Walking down market street for Pongal


It’s been raining non-stop for the last week. The streets are wet, and water puddles gently splash around people’s footwear.

My friend and I are walking down market street to shop for our harvest festival, Pongal, which will be celebrated on Sunday.

All shops on the street have makeshift stalls outside the main shop to cater to the many hundreds of people who will shop for this festival.

Tender plants of ginger and turmeric are neatly stacked in bunches of bright green, the yellow turmeric roots contrasting beautifully with the green of the leaves.

Fresh and green mango leaves are on sale. Beautiful sugarcane plants are stacked along the walls of most shops.

Most shops also sell pieces of sugarcane for those who want less.

The street is teeming with people, all looking for the perfect mud-pot or stainless steel pot to cook pongal in, on the day of the festival.

Bright colours everywhere – red apples and pomegranates, yellow bananas, golden mangoes.

The flower stalls are doing brisk business, and the heavenly smell of jasmine is in the air. Beautifully threaded garlands hang neatly in every stall. Full coconuts and banana leaves await new customers.

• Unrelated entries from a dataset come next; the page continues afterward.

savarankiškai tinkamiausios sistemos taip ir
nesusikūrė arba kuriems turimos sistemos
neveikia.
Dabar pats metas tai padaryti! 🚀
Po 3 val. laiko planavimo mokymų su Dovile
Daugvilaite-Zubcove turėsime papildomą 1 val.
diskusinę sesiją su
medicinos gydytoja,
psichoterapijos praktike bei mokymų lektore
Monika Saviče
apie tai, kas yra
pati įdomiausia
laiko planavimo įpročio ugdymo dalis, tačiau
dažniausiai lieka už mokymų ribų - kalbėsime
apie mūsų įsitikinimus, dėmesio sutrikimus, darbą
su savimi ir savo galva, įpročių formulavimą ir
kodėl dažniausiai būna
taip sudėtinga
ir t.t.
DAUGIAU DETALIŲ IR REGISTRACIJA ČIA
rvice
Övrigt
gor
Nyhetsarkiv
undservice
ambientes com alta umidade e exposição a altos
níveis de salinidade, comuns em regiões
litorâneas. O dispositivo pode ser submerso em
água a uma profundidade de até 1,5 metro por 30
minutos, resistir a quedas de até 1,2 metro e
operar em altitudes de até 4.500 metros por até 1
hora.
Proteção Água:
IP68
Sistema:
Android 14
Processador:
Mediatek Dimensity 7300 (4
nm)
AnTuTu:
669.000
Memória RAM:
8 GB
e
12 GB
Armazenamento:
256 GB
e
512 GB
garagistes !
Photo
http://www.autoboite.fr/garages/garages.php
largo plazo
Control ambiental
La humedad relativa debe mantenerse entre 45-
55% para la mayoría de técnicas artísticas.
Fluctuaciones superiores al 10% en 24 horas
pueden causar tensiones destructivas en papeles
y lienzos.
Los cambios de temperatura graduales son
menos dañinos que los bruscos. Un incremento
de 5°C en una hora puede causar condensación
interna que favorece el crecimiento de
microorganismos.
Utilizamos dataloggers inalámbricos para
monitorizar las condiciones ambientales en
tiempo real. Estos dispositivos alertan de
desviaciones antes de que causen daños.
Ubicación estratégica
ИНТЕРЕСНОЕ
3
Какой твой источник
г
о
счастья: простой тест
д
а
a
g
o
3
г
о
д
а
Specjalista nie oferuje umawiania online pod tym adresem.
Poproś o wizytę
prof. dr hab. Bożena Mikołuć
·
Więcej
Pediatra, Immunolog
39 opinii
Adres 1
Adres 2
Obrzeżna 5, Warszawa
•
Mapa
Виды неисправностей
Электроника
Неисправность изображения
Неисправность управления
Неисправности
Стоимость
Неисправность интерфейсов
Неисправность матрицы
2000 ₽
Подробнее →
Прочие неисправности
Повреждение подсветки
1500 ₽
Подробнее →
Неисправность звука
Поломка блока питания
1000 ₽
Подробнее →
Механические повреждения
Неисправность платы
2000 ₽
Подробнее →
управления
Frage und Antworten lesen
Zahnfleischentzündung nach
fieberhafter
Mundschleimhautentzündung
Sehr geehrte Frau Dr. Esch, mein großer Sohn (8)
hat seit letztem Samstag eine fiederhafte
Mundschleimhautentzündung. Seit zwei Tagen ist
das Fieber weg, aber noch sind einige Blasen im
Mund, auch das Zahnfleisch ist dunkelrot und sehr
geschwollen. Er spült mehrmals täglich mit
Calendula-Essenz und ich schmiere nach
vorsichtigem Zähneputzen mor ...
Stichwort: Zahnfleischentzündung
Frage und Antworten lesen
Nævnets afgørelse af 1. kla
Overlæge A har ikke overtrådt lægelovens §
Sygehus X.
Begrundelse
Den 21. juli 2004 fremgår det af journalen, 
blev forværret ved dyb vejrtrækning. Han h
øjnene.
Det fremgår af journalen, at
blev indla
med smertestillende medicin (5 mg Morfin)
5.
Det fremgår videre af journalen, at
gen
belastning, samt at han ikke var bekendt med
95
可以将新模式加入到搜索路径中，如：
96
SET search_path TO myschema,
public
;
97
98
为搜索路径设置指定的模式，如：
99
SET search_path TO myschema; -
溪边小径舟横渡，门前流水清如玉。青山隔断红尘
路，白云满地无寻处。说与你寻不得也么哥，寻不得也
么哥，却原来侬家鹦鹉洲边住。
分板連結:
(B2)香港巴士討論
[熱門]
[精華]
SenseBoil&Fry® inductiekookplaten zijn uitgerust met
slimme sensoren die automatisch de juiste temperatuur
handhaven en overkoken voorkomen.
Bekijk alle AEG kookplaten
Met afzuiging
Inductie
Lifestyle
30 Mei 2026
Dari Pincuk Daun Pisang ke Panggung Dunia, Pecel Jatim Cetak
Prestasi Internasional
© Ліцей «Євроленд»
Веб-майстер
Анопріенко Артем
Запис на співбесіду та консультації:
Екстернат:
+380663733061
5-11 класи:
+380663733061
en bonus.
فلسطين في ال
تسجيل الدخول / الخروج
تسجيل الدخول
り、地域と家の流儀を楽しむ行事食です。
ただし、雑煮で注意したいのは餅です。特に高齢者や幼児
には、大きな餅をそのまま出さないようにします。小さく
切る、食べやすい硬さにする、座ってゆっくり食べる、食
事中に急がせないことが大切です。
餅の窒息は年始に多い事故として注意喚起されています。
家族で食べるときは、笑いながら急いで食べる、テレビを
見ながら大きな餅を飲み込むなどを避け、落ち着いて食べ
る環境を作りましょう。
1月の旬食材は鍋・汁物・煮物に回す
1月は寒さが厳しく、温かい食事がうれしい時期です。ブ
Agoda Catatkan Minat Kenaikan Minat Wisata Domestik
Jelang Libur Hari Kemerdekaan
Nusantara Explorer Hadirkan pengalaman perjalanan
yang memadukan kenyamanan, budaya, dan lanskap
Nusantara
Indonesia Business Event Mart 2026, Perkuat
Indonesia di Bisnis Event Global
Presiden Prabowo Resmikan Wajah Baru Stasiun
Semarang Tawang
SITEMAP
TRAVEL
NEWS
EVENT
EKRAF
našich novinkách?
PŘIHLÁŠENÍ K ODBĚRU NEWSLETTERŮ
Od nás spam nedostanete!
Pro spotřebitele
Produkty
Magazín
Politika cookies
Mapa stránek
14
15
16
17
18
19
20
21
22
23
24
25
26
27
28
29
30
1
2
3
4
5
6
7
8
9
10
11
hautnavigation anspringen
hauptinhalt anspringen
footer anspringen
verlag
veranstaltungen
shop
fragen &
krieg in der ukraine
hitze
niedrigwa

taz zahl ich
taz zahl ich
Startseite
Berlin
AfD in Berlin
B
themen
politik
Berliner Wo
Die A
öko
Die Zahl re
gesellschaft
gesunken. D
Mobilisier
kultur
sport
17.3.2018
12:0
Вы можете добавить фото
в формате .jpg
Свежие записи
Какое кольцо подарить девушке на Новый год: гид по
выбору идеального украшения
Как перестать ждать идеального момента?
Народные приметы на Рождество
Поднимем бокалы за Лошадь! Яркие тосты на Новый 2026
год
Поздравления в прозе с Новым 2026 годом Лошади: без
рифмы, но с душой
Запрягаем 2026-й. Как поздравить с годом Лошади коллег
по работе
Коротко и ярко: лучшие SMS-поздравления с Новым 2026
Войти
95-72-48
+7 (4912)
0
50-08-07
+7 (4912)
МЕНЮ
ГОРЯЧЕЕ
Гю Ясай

The excitement is palpable. My friend and I get caught up too, as we soak in the spirit of this beautiful festival of harvest.

We offer a quick ‘thank you’ to all the farmers, who toil so hard to bring food to our homes.

Happy Pongal everyone!

Vibrant traditions


My husband and I are walking down a crowded street in Bengaluru, India. It is late in the afternoon, and the sun’s rays form net-like patterns on the pavement and the road.

Hundreds of small shops line both sides of the street. The shopkeepers and street hawkers are doing brisk business.

We need to stock up on cotton wicks (for our lamps), incense sticks, and a few other items. There are four shops that cater to our needs. They are all adjacent to each other, for they know that if we do not get what we want from the first shop, we will head to the next.

All four shopkeepers nod, and welcome us enthusiastically. We stop at the first shop. As I place my order, I am transfixed by the display of turmeric powder and kumkum (the red powder used for the Bindis that Indian women wear on their foreheads).

Art and Science are both at work here. The shopkeeper has painstakingly created mounds of these powders, by compacting them. They look so vibrant and colourful. The shopkeeper has planned this with precision. Just the right amount of powder to maintain the balance and prevent it from collapsing all around.

I ask him if I can take pictures. He obliges. I ask him, how he manages to take out powder from these mounds, if a customer wants to buy some!

He shows me how; I watch with bated breath. He does it with the ease of a seasoned professional. This is his turf and he smiles at my surprised look.

He packs our wicks and incense sticks. Deep from the recesses of his shop, a little boy comes running out. Presumably his son.

Family businesses that have been around for generations, carrying on the traditions of their forefathers. Selling simple, everyday things with so much creativity and beauty.

Celebrating Pongal


Our home is usually bathed in sunlight in the afternoons, from 2 pm to around 6 pm. However, come January and we receive sunlight for longer, till about 7 pm in the evening. From January, the sun’s light is like molten gold, lighting up our home and raising our spirits.

Barely two weeks after we ring in the new year, it is time to celebrate the festival of ‘Pongal’. This festival is quite significant for many reasons.  The festival is also known by the name of Makar Sankranti, which signifies the day each year, on which the sun enters the zodiac of Capricorn, and transitions from the southern hemisphere to the northern hemisphere.

This is also the harvest festival in India, when farmers harvest rice and sugarcane, and people express their gratitude to the Sun, to farmers  and to cattle, who are all very important members in the value chain that brings food to every home.

In the Tamil language, the word Pongal, in addition to being the name of the festival, also refers to the name of a South Indian delicacy (both salt and sweet), and also refers to the act of milk ‘bubbling over’.

At home, just like we do every year, I mount two bronze pots on the gas stove; pots that were given to me by my mother, when I got married.

I tie baby turmeric and ginger plants around the neck of each pot. I decorate the pots with rice flour.

I decorate my foyer with a traditional rice kolam, making drawings of pots, sugarcane and the rangoli.

I get started with the cooking of both the sweet and salt varieties of Pongal. The smell of jaggery, ghee and milk waft around the kitchen.

When the milk starts boiling over, I call my husband and kids. We all shout, “Pongalo Pongal”. We wish each other and all our friends prosperity and happiness.

We sit down to a yummy breakfast, and wash it down with filter coffee. 
My children participate with gusto. Hopefully, they will remember the aroma of pongal and retain these memories, and carry forward our age-old traditions with their children.